[[ Material shown, beginning ]]

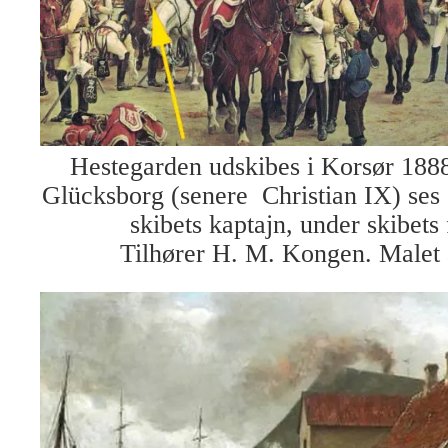
Hestegarden udskibes i Korsør 1888.
Glücksborg (senere Christian IX) ses 
skibets kaptajn, under skibets 
Tilhører H. M. Kongen. Malet 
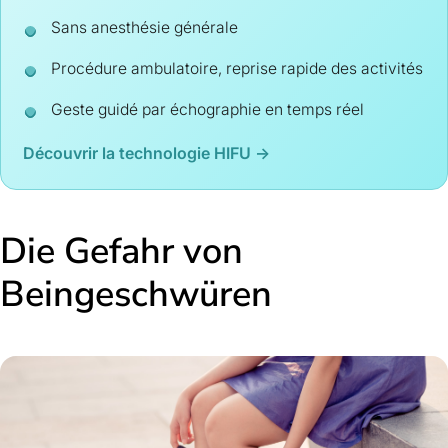
Sans anesthésie générale
Procédure ambulatoire, reprise rapide des activités
Geste guidé par échographie en temps réel
Découvrir la technologie HIFU →
Die Gefahr von
Beingeschwüren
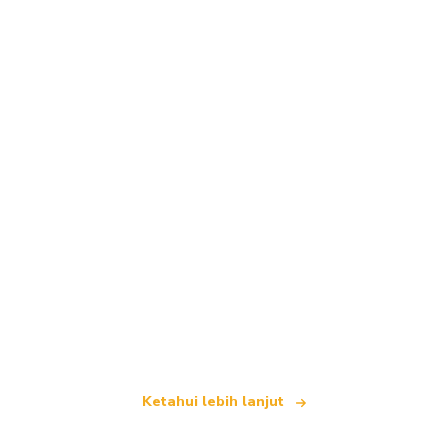
Kami merupakan rangkaian pelancongan bebas
yang menawarkan lebih 100,000 hotel di seluruh
dunia
Ketahui lebih lanjut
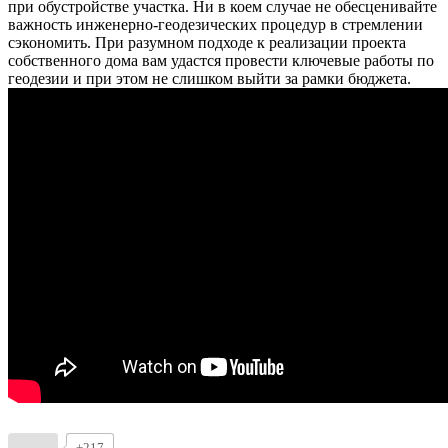
при обустройстве участка. Ни в коем случае не обесценивайте
важность инженерно-геодезических процедур в стремлении
сэкономить. При разумном подходе к реализации проекта
собственного дома вам удастся провести ключевые работы по
геодезии и при этом не слишком выйти за рамки бюджета.
+217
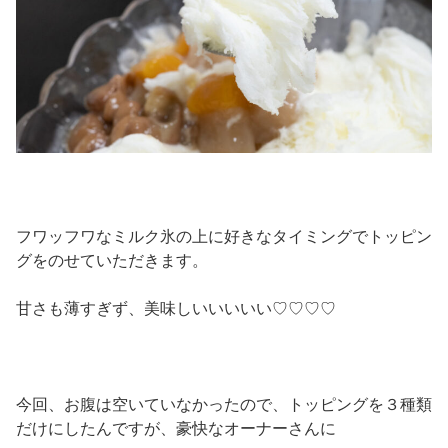
フワッフワなミルク氷の上に好きなタイミングでトッピン
グをのせていただきます。
甘さも薄すぎず、美味しいいいいい♡♡♡♡
今回、お腹は空いていなかったので、トッピングを３種類
だけにしたんですが、豪快なオーナーさんに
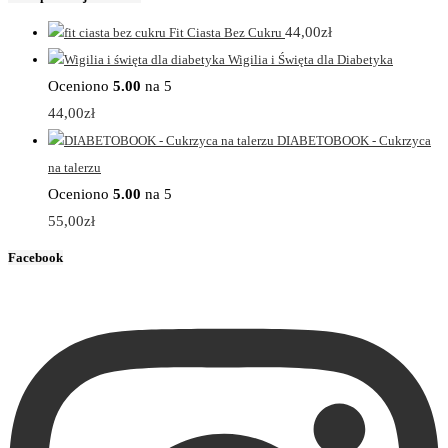
44,00
zł
Fit Ciasta Bez Cukru
Wigilia i Święta dla Diabetyka
Oceniono
5.00
na 5
44,00
zł
DIABETOBOOK - Cukrzyca
na talerzu
Oceniono
5.00
na 5
55,00
zł
Facebook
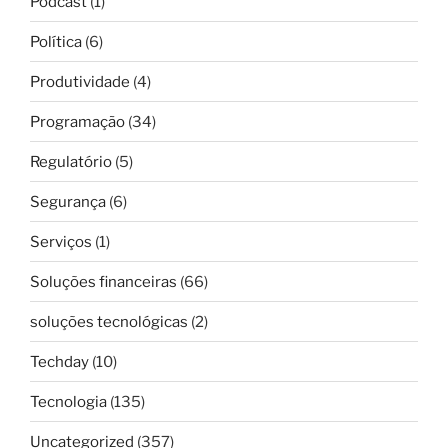
Podcast
(1)
Política
(6)
Produtividade
(4)
Programação
(34)
Regulatório
(5)
Segurança
(6)
Serviços
(1)
Soluções financeiras
(66)
soluções tecnológicas
(2)
Techday
(10)
Tecnologia
(135)
Uncategorized
(357)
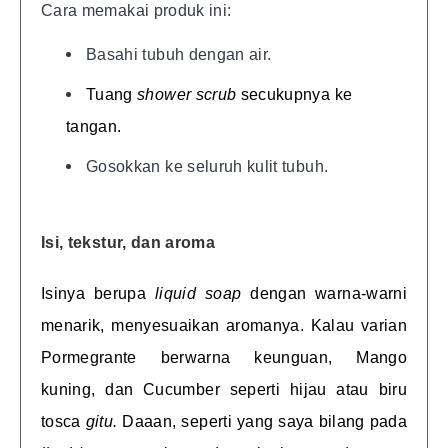
Cara memakai produk ini:
Basahi tubuh dengan air.
Tuang
shower scrub
secukupnya ke
tangan.
Gosokkan ke seluruh kulit tubuh.
Isi, tekstur, dan aroma
Isinya berupa
liquid soap
dengan warna-warni
menarik, menyesuaikan aromanya. Kalau varian
Pormegrante berwarna keunguan, Mango
kuning, dan Cucumber seperti hijau atau biru
tosca
gitu.
Daaan, seperti yang saya bilang pada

[[ Material shown, end ]]

◆ Activity
Omit the pictures, then print the rest of the listing above exactly.

◆ Your solution
Hestegarden udskibes i Korsør 1888.
Glücksborg (senere Christian IX) ses 
skibets kaptajn, under skibets 
Tilhører H. M. Kongen. Malet 
Sans anesthésie générale
Procédure ambulatoire, reprise rapide des activités
Geste guidé par échographie en temps réel
Découvrir la technologie HIFU →
Die Gefahr von
Beingeschwüren
Kami merupakan rangkaian pelancongan bebas
yang menawarkan lebih 100,000 hotel di seluruh
dunia
Ketahui lebih lanjut
при обустройстве участка. Ни в коем случае не обесценивайте
важность инженерно-геодезических процедур в стремлении
сэкономить. При разумном подходе к реализации проекта
собственного дома вам удастся провести ключевые работы по
геодезии и при этом не слишком выйти за рамки бюджета.
+217
フワッフワなミルク氷の上に好きなタイミングでトッピン
グをのせていただきます。
甘さも薄すぎず、美味しいいいいい♡♡♡♡
今回、お腹は空いていなかったので、トッピングを３種類
だけにしたんですが、豪快なオーナーさんに
44,00
zł
Fit Ciasta Bez Cukru
Wigilia i Święta dla Diabetyka
Oceniono
5.00
na 5
44,00
zł
DIABETOBOOK - Cukrzyca
na talerzu
Oceniono
5.00
na 5
55,00
zł
Facebook
Podcast
(1)
Política
(6)
Produtividade
(4)
Programação
(34)
Regulatório
(5)
Segurança
(6)
Serviços
(1)
Soluções financeiras
(66)
soluções tecnológicas
(2)
Techday
(10)
Tecnologia
(135)
Uncategorized
(357)
Cara memakai produk ini:
Basahi tubuh dengan air.
Tuang
shower scrub
secukupnya ke
tangan.
Gosokkan ke seluruh kulit tubuh.
Isi, tekstur, dan aroma
Isinya berupa
liquid soap
dengan warna-warni
menarik, menyesuaikan aromanya. Kalau varian
Pormegrante berwarna keunguan, Mango
kuning, dan Cucumber seperti hijau atau biru
tosca
gitu.
Daaan, seperti yang saya bilang pada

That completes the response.